Secret Stripe API keys can be used for API calls such as charging or refunding. Therefore, they should be kept in a safe digital environment. Think of them as passwords. Grant access only to those who need it, and ensure that the key is kept out of any version control system you may be using. To control access to your secret Stripe API key, you might use a password manager, for instance. Make sure to make a note in your dashboard of where you copied the given secret API key:

In case secret Stripe API keys are compromised, one has the option to “roll the key”. This means you can block your key and generate a new one:

When rolling an API key, you can choose to block the old key immediately or allow it to work for 12 hours. The latter option will provide you with time to make the necessary transitions. However, you’ll be able to use the new key immediately in both cases.

Additional security

Secret Stripe API keys can be used for any kind of API request without limitation; therefore, you might want to add another layer of security to keep them safe.

You can create restricted Stripe API keys that enable you to limit access to them. Restricted keys are available to reduce the risks when building or using microservices and they can be revoked anytime if not needed anymore. However, they cannot be used for the development of your Stripe integration. Consequently, use your test API keys during development, and once the integration is live, use your live API keys.

Stripe API keys: how to make a test transaction?

Now that you are familiar with the test mode Stripe API keys, let’s take an example of how you can make a test transaction. In our example, we’ll demonstrate how you can test transactions on a WordPress site, using the WP Full Pay payments plugin.

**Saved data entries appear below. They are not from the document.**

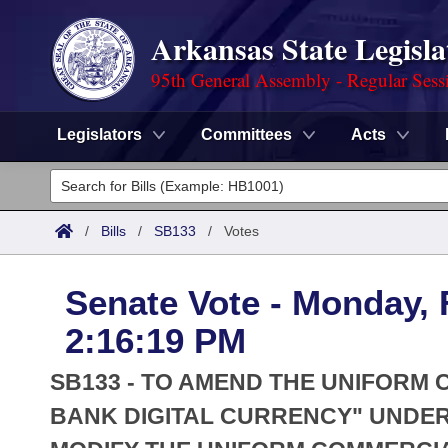
Arkansas State Legisla
95th General Assembly - Regular Sess
Legislators
Committees
Acts
Legislators
List All
Committees
/
Bills
/
SB133
/
Votes
Joint
Acts
Search
Senate Vote - Monday, 
Search by Range
Bills
Senate
District Finder
2:16:19 PM
Search by Range
Calendars
Advanced Search
House
SB133 - TO AMEND THE UNIFORM
Meetings and Events
Arkansas Law
BANK DIGITAL CURRENCY" UNDER
Advanced Search
Code Sections Amended
Task Force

First, follow these steps to configure the WP Full Pay publishable and secret Stripe API keys:

1. Locate your test Stripe API keys (see above on how to do so).
2. Copy and paste the test API keys into their respective fields on the “Full Stripe / Settings / Stripe” page in WP admin. (Copy your test publishable key into the “Stripe Test Publishable Key” field, then do the same for your test secret key.)
3. Make sure that the “API mode” option is set to “Test”.
4. Save changes.

Now, you can run a test transaction on any published form, including Stripe checkout pages if you have a payment, subscription, or donation form that is already created and published:

1. Open the payment page of your website in a browser.
2. In the card input field of the form, you can only use specific Stripe test cards. Based on the billing country, you may enter:
   • card number: 4242 4242 4242 4242;
   • the expiry date can be any date in the future;
   • use “123” as CVC.
3. Press the “Pay” button as you would if you were a customer.
4. And you are done! You should be redirected to the “successful payment” page (or thank you page) on your website.

If you need more details, check out this short video on how to complete a test transaction:
https://www.youtube.com/watch?v=zRNn5XwOze8&ab_channel=KorinIverson

Where to find further information about Stripe API keys?

If you need further assistance on how to configure and test your Stripe API keys, you can find more information in the Stripe Docs or the Stripe API Reference.